* _Your task_:
Only the pictures should be left out; repeat the rest of the data exactly.

* _Records shown_:
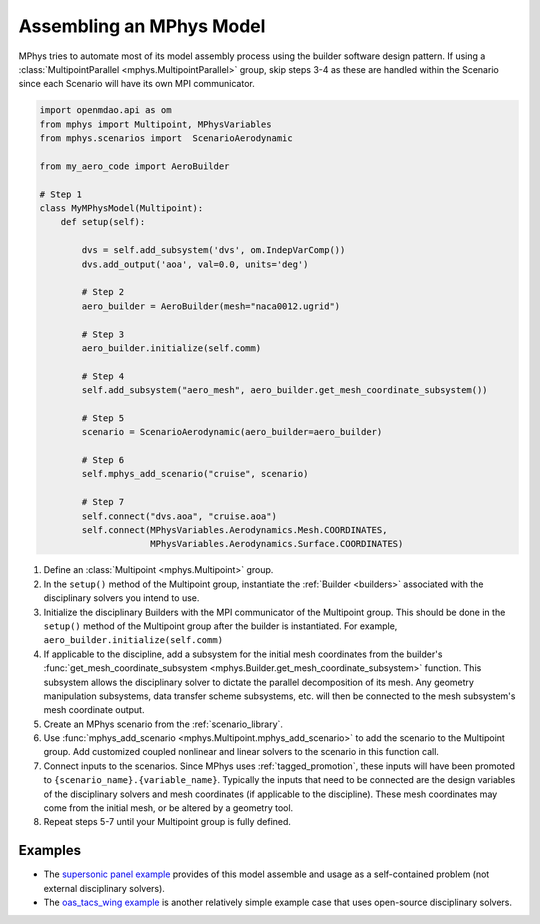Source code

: .. _model_assembly:

#########################
Assembling an MPhys Model
#########################


MPhys tries to automate most of its model assembly process using the builder software design pattern.
If using a :class:`MultipointParallel <mphys.MultipointParallel>` group,
skip steps 3-4 as these are handled within the Scenario since each Scenario will have its own MPI communicator.



.. code-block:: python

	import openmdao.api as om
	from mphys import Multipoint, MPhysVariables
	from mphys.scenarios import  ScenarioAerodynamic

	from my_aero_code import AeroBuilder

	# Step 1
	class MyMPhysModel(Multipoint):
	    def setup(self):

	        dvs = self.add_subsystem('dvs', om.IndepVarComp())
	        dvs.add_output('aoa', val=0.0, units='deg')

	        # Step 2
	        aero_builder = AeroBuilder(mesh="naca0012.ugrid")

	        # Step 3
	        aero_builder.initialize(self.comm)

	        # Step 4
	        self.add_subsystem("aero_mesh", aero_builder.get_mesh_coordinate_subsystem())

	        # Step 5
	        scenario = ScenarioAerodynamic(aero_builder=aero_builder)

	        # Step 6
	        self.mphys_add_scenario("cruise", scenario)

	        # Step 7
	        self.connect("dvs.aoa", "cruise.aoa")
	        self.connect(MPhysVariables.Aerodynamics.Mesh.COORDINATES,
	                     MPhysVariables.Aerodynamics.Surface.COORDINATES)

1. Define an :class:`Multipoint <mphys.Multipoint>` group.
2. In the ``setup()`` method of the Multipoint group, instantiate
   the :ref:`Builder <builders>` associated with the disciplinary solvers you intend to use.
3. Initialize the disciplinary Builders with the MPI communicator of the Multipoint group.
   This should be done in the ``setup()`` method of the Multipoint group after the builder is instantiated.
   For example, ``aero_builder.initialize(self.comm)``
4. If applicable to the discipline, add a subsystem for the initial mesh coordinates from the builder's :func:`get_mesh_coordinate_subsystem <mphys.Builder.get_mesh_coordinate_subsystem>` function.
   This subsystem allows the disciplinary solver to dictate the parallel decomposition of its mesh.
   Any geometry manipulation subsystems, data transfer scheme subsystems, etc. will then be connected to the mesh subsystem's mesh coordinate output.
5. Create an MPhys scenario from the :ref:`scenario_library`.
6. Use :func:`mphys_add_scenario <mphys.Multipoint.mphys_add_scenario>` to add the scenario to the Multipoint group.
   Add customized coupled nonlinear and linear solvers to the scenario in this function call.
7. Connect inputs to the scenarios. Since MPhys uses :ref:`tagged_promotion`,
   these inputs will have been promoted to ``{scenario_name}.{variable_name}``.
   Typically the inputs that need to be connected are the design variables of the disciplinary solvers
   and mesh coordinates (if applicable to the discipline).
   These mesh coordinates may come from the initial mesh, or be altered by a geometry tool.
8. Repeat steps 5-7 until your Multipoint group is fully defined.

.. figure:: mphys_model_assembly.png
	:scale: 50 %
	:alt: Flow chart of MPhys model assembly


========
Examples
========


- The `supersonic panel example <https://github.com/OpenMDAO/mphys/blob/main/examples/aerostructural/supersonic_panel/run.py>`_ provides of this model assemble and usage as a self-contained problem (not external disciplinary solvers).
- The `oas_tacs_wing example <https://github.com/OpenMDAO/mphys/blob/main/examples/aerostructural/oas_tacs_wing/run_oas_tacs_wing.py>`_ is another relatively simple example case that uses open-source disciplinary solvers.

* _Task solution_:
Source code

: .. _model_assembly:

#########################
Assembling an MPhys Model
#########################


MPhys tries to automate most of its model assembly process using the builder software design pattern.
If using a :class:`MultipointParallel <mphys.MultipointParallel>` group,
skip steps 3-4 as these are handled within the Scenario since each Scenario will have its own MPI communicator.



.. code-block:: python

	import openmdao.api as om
	from mphys import Multipoint, MPhysVariables
	from mphys.scenarios import  ScenarioAerodynamic

	from my_aero_code import AeroBuilder

	# Step 1
	class MyMPhysModel(Multipoint):
	    def setup(self):

	        dvs = self.add_subsystem('dvs', om.IndepVarComp())
	        dvs.add_output('aoa', val=0.0, units='deg')

	        # Step 2
	        aero_builder = AeroBuilder(mesh="naca0012.ugrid")

	        # Step 3
	        aero_builder.initialize(self.comm)

	        # Step 4
	        self.add_subsystem("aero_mesh", aero_builder.get_mesh_coordinate_subsystem())

	        # Step 5
	        scenario = ScenarioAerodynamic(aero_builder=aero_builder)

	        # Step 6
	        self.mphys_add_scenario("cruise", scenario)

	        # Step 7
	        self.connect("dvs.aoa", "cruise.aoa")
	        self.connect(MPhysVariables.Aerodynamics.Mesh.COORDINATES,
	                     MPhysVariables.Aerodynamics.Surface.COORDINATES)

1. Define an :class:`Multipoint <mphys.Multipoint>` group.
2. In the ``setup()`` method of the Multipoint group, instantiate
   the :ref:`Builder <builders>` associated with the disciplinary solvers you intend to use.
3. Initialize the disciplinary Builders with the MPI communicator of the Multipoint group.
   This should be done in the ``setup()`` method of the Multipoint group after the builder is instantiated.
   For example, ``aero_builder.initialize(self.comm)``
4. If applicable to the discipline, add a subsystem for the initial mesh coordinates from the builder's :func:`get_mesh_coordinate_subsystem <mphys.Builder.get_mesh_coordinate_subsystem>` function.
   This subsystem allows the disciplinary solver to dictate the parallel decomposition of its mesh.
   Any geometry manipulation subsystems, data transfer scheme subsystems, etc. will then be connected to the mesh subsystem's mesh coordinate output.
5. Create an MPhys scenario from the :ref:`scenario_library`.
6. Use :func:`mphys_add_scenario <mphys.Multipoint.mphys_add_scenario>` to add the scenario to the Multipoint group.
   Add customized coupled nonlinear and linear solvers to the scenario in this function call.
7. Connect inputs to the scenarios. Since MPhys uses :ref:`tagged_promotion`,
   these inputs will have been promoted to ``{scenario_name}.{variable_name}``.
   Typically the inputs that need to be connected are the design variables of the disciplinary solvers
   and mesh coordinates (if applicable to the discipline).
   These mesh coordinates may come from the initial mesh, or be altered by a geometry tool.
8. Repeat steps 5-7 until your Multipoint group is fully defined.

.. figure:: mphys_model_assembly.png
	:scale: 50 %
	:alt: Flow chart of MPhys model assembly


========
Examples
========


- The `supersonic panel example <https://github.com/OpenMDAO/mphys/blob/main/examples/aerostructural/supersonic_panel/run.py>`_ provides of this model assemble and usage as a self-contained problem (not external disciplinary solvers).
- The `oas_tacs_wing example <https://github.com/OpenMDAO/mphys/blob/main/examples/aerostructural/oas_tacs_wing/run_oas_tacs_wing.py>`_ is another relatively simple example case that uses open-source disciplinary solvers.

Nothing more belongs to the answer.